Collection entries:
********

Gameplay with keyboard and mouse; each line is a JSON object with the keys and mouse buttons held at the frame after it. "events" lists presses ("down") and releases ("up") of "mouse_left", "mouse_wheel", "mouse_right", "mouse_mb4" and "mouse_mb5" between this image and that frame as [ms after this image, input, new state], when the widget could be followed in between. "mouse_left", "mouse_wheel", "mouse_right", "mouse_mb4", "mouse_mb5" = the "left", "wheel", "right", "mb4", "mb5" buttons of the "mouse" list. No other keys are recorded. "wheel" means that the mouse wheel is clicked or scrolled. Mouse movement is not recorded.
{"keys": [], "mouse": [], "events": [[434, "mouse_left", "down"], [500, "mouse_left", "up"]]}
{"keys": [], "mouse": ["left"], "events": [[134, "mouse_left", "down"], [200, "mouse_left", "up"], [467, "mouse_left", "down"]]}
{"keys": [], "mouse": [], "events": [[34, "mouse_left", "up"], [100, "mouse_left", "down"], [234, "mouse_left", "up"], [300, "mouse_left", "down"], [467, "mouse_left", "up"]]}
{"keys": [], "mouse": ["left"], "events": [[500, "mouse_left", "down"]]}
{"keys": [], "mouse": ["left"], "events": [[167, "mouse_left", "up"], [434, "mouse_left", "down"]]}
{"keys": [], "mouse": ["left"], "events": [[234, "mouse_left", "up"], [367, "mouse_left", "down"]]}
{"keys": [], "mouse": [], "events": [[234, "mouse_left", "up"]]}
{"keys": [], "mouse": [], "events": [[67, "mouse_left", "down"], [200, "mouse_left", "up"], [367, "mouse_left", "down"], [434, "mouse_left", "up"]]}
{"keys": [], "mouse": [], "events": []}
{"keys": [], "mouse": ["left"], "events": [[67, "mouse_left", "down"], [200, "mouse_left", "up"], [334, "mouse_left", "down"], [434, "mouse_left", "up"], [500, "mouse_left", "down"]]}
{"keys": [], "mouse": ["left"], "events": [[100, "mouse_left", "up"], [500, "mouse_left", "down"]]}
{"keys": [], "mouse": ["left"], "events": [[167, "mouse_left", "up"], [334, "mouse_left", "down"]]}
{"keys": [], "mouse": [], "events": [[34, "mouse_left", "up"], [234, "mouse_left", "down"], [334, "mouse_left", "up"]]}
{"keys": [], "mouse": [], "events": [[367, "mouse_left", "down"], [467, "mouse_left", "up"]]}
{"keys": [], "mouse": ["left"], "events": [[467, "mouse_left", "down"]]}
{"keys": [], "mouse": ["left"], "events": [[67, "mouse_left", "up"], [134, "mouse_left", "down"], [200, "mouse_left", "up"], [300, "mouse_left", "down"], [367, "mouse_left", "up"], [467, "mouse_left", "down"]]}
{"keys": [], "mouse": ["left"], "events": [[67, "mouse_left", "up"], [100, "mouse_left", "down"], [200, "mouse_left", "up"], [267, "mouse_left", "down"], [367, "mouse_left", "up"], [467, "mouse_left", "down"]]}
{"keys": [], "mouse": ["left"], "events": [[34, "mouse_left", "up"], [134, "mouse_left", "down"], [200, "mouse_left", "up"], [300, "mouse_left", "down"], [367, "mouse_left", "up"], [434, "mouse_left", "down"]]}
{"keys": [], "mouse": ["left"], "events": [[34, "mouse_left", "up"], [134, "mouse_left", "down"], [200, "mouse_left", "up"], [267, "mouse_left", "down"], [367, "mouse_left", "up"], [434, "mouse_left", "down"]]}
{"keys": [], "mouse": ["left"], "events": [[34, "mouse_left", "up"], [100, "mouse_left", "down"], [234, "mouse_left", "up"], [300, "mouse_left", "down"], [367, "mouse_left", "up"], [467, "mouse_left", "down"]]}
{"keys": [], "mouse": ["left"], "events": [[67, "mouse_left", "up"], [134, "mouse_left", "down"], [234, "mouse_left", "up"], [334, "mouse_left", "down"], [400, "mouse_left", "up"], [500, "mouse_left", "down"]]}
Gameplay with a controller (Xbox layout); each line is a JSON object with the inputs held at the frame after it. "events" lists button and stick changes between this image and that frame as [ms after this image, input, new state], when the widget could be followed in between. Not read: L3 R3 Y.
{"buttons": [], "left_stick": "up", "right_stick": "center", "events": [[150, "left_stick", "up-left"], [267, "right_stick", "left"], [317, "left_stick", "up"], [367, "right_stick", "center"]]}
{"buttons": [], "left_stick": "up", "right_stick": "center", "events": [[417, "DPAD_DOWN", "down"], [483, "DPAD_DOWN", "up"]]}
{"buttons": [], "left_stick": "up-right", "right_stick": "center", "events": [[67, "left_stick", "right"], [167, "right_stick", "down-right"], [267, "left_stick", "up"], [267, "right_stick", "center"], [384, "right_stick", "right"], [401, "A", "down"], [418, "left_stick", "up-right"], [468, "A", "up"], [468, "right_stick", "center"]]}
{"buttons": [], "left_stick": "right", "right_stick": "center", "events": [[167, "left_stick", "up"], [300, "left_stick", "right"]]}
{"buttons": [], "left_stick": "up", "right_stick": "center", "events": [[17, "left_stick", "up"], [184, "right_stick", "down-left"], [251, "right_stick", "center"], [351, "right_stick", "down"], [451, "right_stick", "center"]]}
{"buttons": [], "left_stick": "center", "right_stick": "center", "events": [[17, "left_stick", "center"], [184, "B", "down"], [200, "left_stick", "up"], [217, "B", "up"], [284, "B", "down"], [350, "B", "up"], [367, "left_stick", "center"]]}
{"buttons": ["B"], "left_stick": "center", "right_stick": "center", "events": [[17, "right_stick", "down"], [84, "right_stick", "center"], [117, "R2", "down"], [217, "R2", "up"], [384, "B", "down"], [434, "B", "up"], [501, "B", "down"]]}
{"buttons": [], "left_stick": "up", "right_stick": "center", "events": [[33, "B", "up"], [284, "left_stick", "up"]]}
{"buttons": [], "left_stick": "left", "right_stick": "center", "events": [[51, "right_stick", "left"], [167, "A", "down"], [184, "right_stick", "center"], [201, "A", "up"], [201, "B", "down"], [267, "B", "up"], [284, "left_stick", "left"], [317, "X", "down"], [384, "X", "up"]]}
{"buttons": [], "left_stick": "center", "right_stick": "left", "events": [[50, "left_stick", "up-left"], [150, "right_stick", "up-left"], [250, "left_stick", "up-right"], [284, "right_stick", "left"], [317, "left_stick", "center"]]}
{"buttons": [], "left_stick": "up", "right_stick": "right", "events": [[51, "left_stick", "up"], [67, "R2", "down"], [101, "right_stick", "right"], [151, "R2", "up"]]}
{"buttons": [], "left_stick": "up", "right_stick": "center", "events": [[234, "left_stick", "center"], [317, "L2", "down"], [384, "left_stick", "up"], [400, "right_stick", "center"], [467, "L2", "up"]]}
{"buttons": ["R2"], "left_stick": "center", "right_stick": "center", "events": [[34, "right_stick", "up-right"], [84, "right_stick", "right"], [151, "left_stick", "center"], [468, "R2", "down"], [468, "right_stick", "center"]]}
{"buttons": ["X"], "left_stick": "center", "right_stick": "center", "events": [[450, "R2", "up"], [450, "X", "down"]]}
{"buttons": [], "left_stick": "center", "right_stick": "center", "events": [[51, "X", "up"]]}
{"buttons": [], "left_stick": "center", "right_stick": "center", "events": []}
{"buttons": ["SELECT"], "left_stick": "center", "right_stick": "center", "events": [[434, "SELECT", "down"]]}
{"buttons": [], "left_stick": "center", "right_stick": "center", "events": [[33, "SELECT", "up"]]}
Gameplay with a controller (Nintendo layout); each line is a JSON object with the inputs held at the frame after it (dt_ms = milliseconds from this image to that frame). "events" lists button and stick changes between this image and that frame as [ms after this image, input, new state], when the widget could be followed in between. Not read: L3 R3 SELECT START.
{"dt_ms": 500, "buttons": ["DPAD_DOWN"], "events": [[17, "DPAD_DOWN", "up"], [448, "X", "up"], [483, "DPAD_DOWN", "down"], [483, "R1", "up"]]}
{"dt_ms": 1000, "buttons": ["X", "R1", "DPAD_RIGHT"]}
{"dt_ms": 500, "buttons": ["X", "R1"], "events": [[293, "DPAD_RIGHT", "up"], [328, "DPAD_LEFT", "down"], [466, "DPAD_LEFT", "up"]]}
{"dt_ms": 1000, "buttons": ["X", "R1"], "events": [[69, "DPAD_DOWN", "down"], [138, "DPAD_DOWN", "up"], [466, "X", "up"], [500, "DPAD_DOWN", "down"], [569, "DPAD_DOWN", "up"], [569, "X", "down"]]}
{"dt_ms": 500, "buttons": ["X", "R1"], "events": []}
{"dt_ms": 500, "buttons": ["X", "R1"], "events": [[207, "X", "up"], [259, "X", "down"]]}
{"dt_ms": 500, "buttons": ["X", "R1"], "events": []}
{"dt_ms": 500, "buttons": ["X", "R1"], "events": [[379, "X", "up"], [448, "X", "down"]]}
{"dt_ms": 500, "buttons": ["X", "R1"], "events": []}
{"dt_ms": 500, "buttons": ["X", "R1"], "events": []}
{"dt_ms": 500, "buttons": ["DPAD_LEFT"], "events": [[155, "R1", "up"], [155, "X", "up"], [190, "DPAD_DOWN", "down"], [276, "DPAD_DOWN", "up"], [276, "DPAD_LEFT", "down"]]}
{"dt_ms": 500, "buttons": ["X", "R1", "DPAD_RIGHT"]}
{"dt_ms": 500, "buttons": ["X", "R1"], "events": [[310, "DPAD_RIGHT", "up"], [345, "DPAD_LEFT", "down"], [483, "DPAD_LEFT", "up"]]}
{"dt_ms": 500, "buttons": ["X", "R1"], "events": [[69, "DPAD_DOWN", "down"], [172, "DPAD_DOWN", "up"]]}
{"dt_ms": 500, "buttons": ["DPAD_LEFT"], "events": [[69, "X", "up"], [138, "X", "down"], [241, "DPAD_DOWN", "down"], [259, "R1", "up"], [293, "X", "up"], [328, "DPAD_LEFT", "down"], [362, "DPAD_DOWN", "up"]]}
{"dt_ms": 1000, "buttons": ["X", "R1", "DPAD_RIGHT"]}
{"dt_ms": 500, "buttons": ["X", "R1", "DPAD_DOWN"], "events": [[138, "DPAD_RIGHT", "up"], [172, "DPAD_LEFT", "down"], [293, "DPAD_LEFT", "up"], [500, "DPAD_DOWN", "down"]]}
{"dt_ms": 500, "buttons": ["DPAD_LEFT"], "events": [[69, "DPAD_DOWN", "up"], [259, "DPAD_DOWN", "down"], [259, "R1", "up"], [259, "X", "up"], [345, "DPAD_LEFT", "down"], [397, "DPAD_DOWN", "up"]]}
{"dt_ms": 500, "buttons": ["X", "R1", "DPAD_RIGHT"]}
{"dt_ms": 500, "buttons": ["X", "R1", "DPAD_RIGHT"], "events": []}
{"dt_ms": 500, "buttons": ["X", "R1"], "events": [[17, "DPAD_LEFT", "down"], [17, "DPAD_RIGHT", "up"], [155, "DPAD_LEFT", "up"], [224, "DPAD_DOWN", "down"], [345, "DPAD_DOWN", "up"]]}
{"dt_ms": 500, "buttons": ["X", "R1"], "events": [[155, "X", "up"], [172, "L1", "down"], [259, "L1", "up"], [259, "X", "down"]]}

********

[Work instruction] Only lines containing "changes" belong in the answer; copy every such line from the records.

[Solved problem]
Gameplay with a controller (Xbox layout); each line is a JSON object with the inputs held at the frame after it. "events" lists button and stick changes between this image and that frame as [ms after this image, input, new state], when the widget could be followed in between. Not read: L3 R3 Y.
Gameplay with a controller (Nintendo layout); each line is a JSON object with the inputs held at the frame after it (dt_ms = milliseconds from this image to that frame). "events" lists button and stick changes between this image and that frame as [ms after this image, input, new state], when the widget could be followed in between. Not read: L3 R3 SELECT START.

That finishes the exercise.